自然生態系で草食性の害虫の活動を抑えているのは、同業者の芋虫かもしれません。
金藤栞 農学研究科大学院生、矢野修一 同助教、秋野順治 京都工芸繊維大学教授の研究グループは、害虫の世界王者のナミハダニと近縁種のカンザワハダニが、チョウやガの幼虫(カイコ、セスジスズメ、ナミアゲハ、ハスモンヨトウの幼虫、以下「芋虫」)の足跡を避けることを世界で初めて発見しました。ハダニが肉食性のアリの足跡を避ける(2022.10.31プレスリリース)のは分かりますが、何故草食性の芋虫の足跡を避けるのでしょう。その理由は、体長が0.5mm以下であるハダニは葉を食べる大食いの芋虫に出会うと自分の命だけでなく子孫と全財産を失うからです。芋虫の足跡を避けるハダニは、この巨大災害を避けるのと引き換えに、餌植物を自由に利用できないはずです。カンザワハダニがカイコの足跡から抽出した化学物質を避けることと、足跡の忌避効果が2日以上続くことも分かりました。この物質を特定できれば、天然物質由来で効果が長持ちする、夢のハダニ忌避剤が実現するかもしれません。

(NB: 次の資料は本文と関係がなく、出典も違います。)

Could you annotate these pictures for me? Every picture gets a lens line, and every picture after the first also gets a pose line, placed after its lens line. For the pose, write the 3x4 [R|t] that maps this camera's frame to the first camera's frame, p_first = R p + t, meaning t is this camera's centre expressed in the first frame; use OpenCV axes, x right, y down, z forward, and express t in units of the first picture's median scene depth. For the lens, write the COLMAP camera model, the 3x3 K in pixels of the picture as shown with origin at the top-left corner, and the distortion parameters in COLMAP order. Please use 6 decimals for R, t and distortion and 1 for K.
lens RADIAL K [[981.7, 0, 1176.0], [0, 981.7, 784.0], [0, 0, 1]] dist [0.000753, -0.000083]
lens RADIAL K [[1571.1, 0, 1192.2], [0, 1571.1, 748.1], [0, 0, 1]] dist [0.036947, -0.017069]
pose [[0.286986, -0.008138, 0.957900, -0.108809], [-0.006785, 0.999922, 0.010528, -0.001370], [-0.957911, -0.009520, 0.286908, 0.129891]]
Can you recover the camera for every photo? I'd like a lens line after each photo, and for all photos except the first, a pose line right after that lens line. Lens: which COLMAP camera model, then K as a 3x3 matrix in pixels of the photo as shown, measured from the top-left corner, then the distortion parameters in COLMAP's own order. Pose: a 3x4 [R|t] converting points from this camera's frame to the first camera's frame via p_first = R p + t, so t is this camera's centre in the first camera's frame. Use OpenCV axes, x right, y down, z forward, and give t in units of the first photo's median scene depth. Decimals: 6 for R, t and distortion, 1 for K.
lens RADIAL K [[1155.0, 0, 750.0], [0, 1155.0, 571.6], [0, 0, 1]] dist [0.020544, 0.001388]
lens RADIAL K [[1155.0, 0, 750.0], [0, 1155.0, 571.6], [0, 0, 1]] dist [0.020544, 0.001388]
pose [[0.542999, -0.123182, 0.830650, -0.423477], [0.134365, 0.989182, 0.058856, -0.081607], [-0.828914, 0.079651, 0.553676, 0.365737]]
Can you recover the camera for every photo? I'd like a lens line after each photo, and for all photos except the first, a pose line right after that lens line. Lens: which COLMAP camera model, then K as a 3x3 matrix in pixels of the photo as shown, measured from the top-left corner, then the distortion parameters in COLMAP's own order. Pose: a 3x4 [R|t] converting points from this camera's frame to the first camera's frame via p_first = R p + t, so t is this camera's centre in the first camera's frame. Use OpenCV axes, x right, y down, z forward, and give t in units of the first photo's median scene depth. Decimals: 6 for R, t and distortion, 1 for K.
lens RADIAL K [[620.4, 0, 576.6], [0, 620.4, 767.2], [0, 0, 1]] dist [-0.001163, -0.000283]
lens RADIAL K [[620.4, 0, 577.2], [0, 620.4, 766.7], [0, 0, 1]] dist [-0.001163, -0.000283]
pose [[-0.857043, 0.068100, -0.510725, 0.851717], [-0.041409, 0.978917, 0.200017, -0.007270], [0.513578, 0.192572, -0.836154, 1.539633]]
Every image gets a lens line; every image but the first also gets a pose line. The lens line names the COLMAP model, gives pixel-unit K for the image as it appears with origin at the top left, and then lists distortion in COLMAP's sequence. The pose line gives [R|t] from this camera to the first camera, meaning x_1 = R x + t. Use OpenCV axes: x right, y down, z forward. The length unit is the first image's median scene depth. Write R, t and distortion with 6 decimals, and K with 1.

本研究成果は、2023年2月1日に、国際学術誌「Scientific Reports」にオンライン掲載されました。
「私は研究を始めて2年目の若造です。この世界の片隅の風景しか知らない井の中の蛙ですが、だからこそ研究を通して大海、つまり世界の仕組みを覗き見られる毎日に胸が高鳴っています。草食性の芋虫が、意図せずにより小さな害虫たちを脅かして自然界の秩序を保っていた、という事実にワクワクしませんか?そんなワクワクを皆さんにも届けられるよう、邁進してまいります。」(金藤栞)
【DOI】
https://doi.org/10.1038/s41598-023-28861-0
【KURENAIアクセスURL】
http://hdl.handle.net/2433/279499
【書誌情報】
Shiori Kinto, Toshiharu Akino, Shuichi Yano (2023). Spider mites avoid caterpillar traces to prevent intraguild predation. Scientific Reports, 13:1841.
中日新聞(3月6日 夕刊6面)、信濃毎日新聞(3月9日 夕刊7面)、開拓情報(4月15日 第780号5面)および読売新聞(5月12日 28面)に掲載されました。